Nudity, a love child and a fractured arm...
• Fun at the Comedy In The Dark show at the Edinburgh Fringe last night, as one audience member took all his clothes off during a blackout. He sat there while the lights came back up again, then re-clothed himself during the next blackout.
• Is this the best response to the ‘What’s your name?’ question ever asked from a comedy stage? Ahih Shah uncovered a punter in his Fringe show last weekend who was genuinely called Robin Rainbow.
• How times have changed. In his Fringe reminiscence show, Rodney Bewes recalls the days when he was the toast of the BBC, being lavishly wined and dined at the Corporation’s expense as the Likely Lads drew audiences of up to 27 million viewers. But last weekend he was a guest on Al Murray’s Radio 2 show… and the Corporation wouldn’t even cover the price of a taxi home across Edinburgh.
• You'll recall that last year, Darren Walsh won the joke of the Fringe title with: 'I just deleted all the German names off my phone. It's Hans free.' Well, this week he's had to use a hands-free mike, after fracturing his arm when he fell off his bike...

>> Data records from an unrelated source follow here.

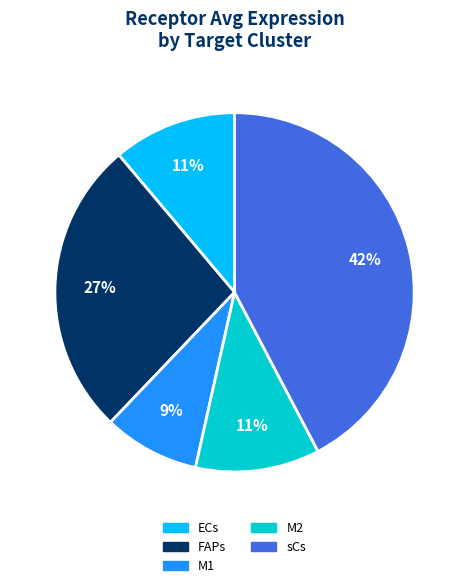

The sCs slice represents 42% of the pie. True or false?

True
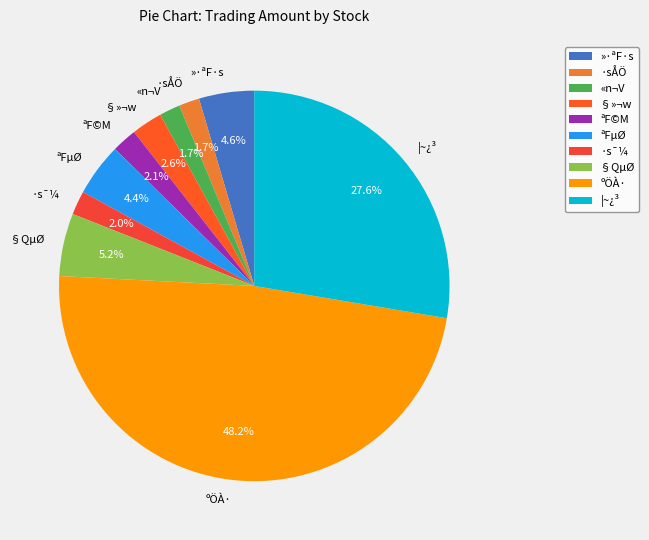

What is the total percentage of ªF©M and «n¬V?

3.8%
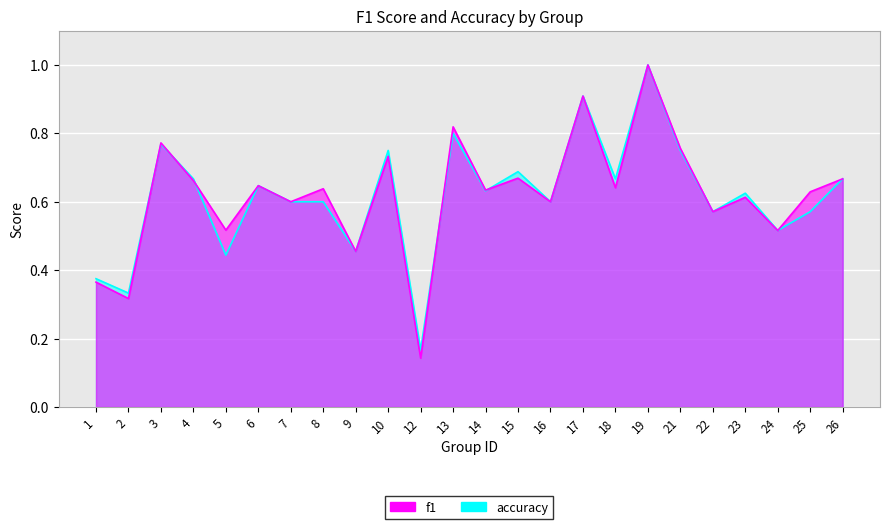

The value of accuracy at 7 is 0.4. True or false?

False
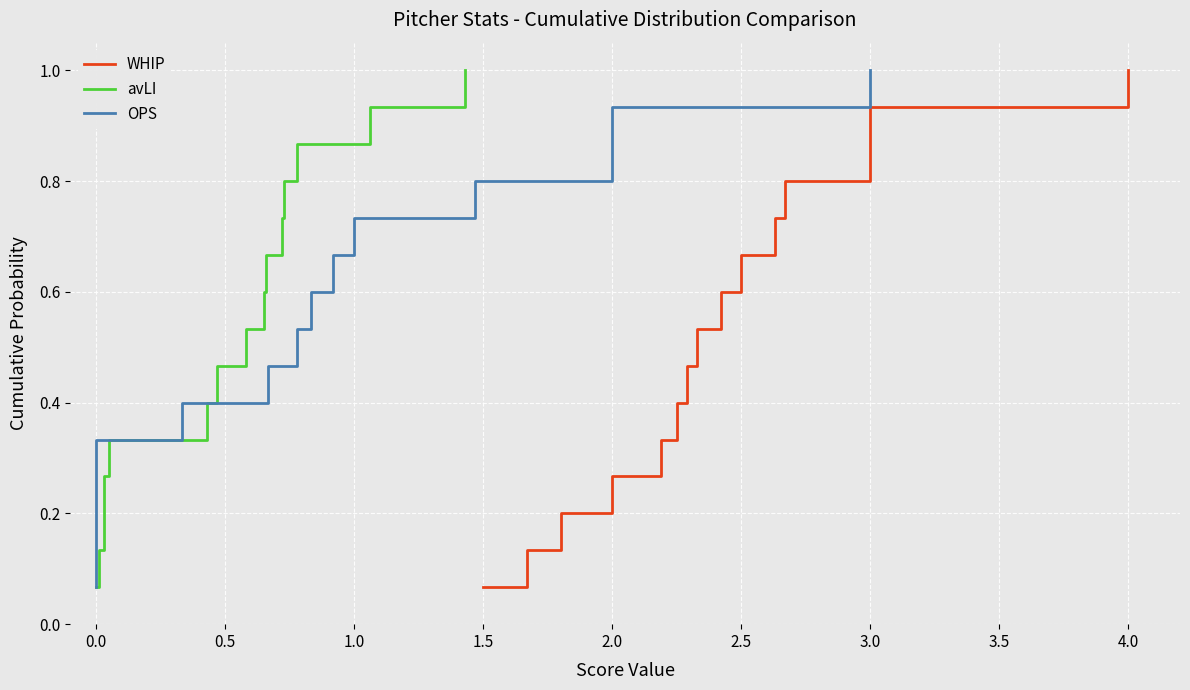

Between 3.0 and 4.0, which is larger?

4.0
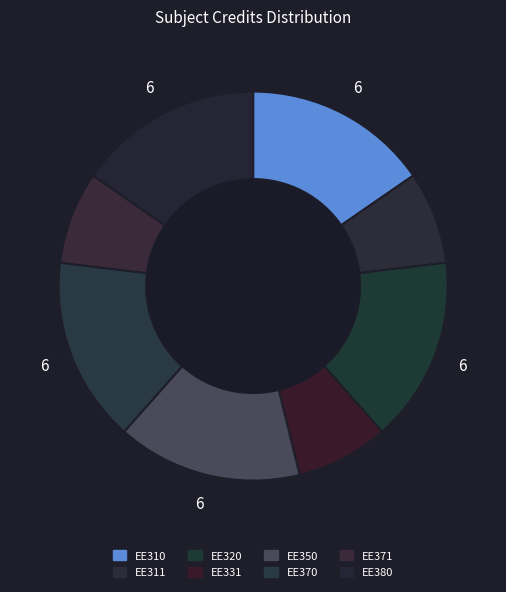

What portion of the pie excludes EE310?

84.6%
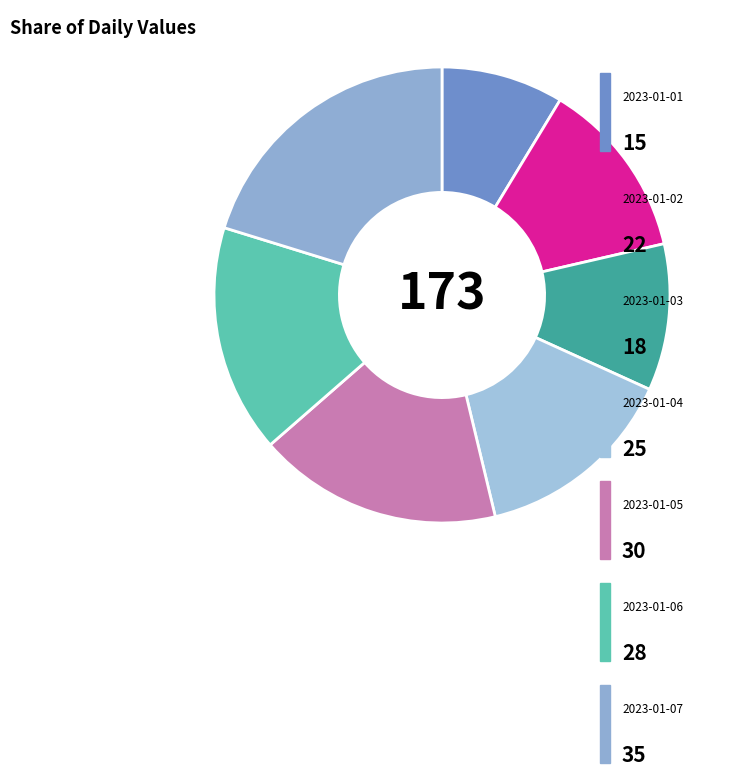

What is the largest slice in the pie chart?

2023-01-07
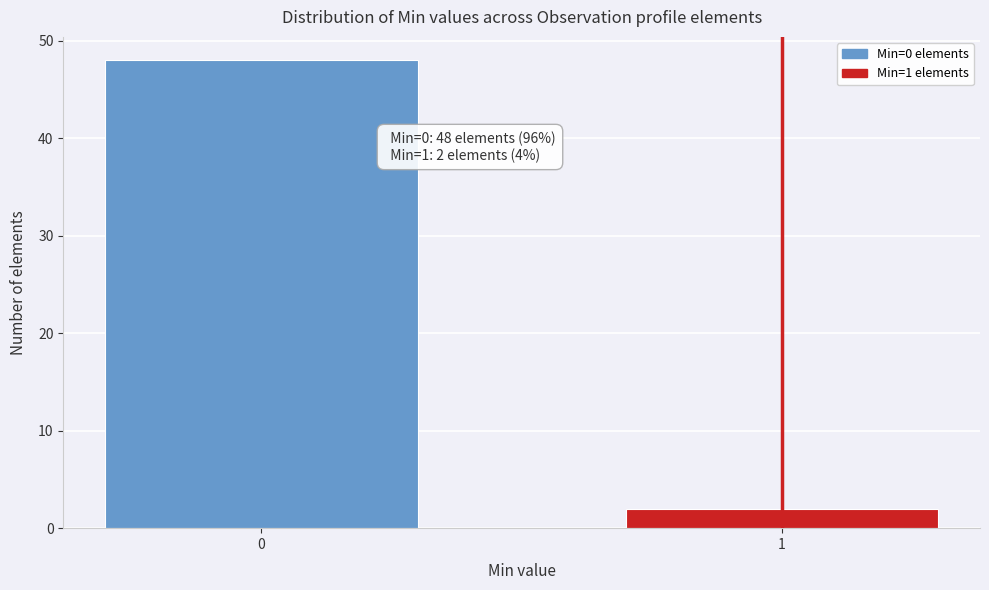

Reading right to left, list all the values displayed in this chart.

2	48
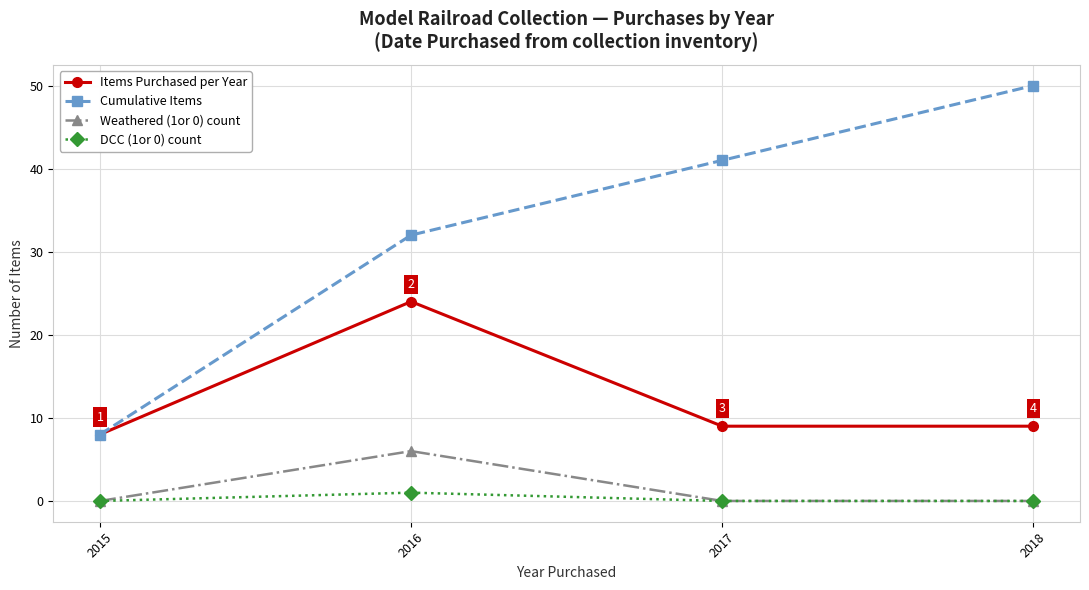

Which category has the lowest value in the Cumulative Items series?

2015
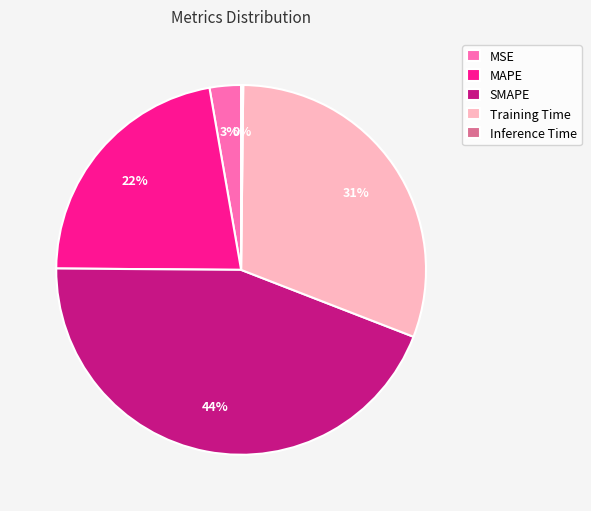

Which slice is the largest?

SMAPE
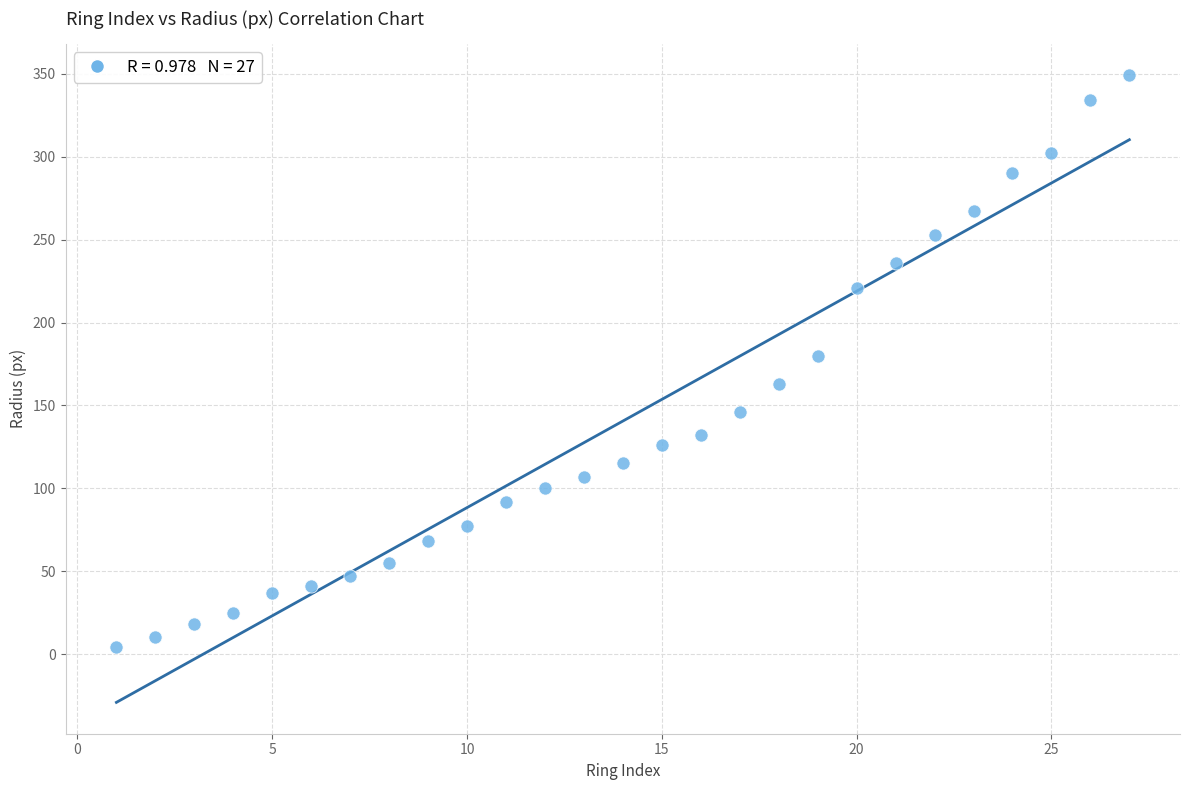

What is the range of Y values (max minus min)?

345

• Before the Fringe we listed 10 comedians who were the progeny of other performers. But it seems we missed one: the illegitimate son of Country and Western singer – and 1984 Perrier award nominee – Hank Wangford has a show about discovering the family link at the ripe old age of 27. Joe Davies says: 'I was following in my fathers footsteps before I even met the guy!'. His show, Who's The Daddy is on at the Dragonfly at 5pm.
• Has the Edinburgh PR machine got out of control? We know of one young comic who has employed a publicist for their first show, lasting just half an hour. And when we went along to review, they said didn’t want critics in. Money well spent there, then.
• You’ve got to advertise where you can. Patrick Monahan has set up a profile on Tinder during his Fringe run saying: ‘Hello my name is Patrick and I’m performing at the Edinburgh Festival this month. I was born in Iran to an Iranian mum and an Irish father! My mum has always wanted me to have a British passport – if you can help then get in touch! Or just come along to my show and say hello. No hook ups. Thank you’.
• But type 'Sean McLoughlin, Edinburgh' into Google and you get this: A story about the comic’s namesake jailed earlier this year for threatening a woman with an axe because the shop she worked in did not stock Buckfast.
• And away from the Fringe for a second, Indian comedian Aditi Mittal, who plays the Soho Theatre from tomorrow is is 477th in line for the Mittal Steel fortune, which is worth around £7billion and change.
Tweets of the week
When there's a full moon, warehouses turn into houses.
— T'Other Simon (@TOther_Simon) August 12, 2016
It's called denial, maybe you've heard of it and then pretended you didn't?
— Nathan Usher (@thenatewolf) August 7, 2016
If you hold a tin of Alphabetti Spaghetti to your ear you can hear the C.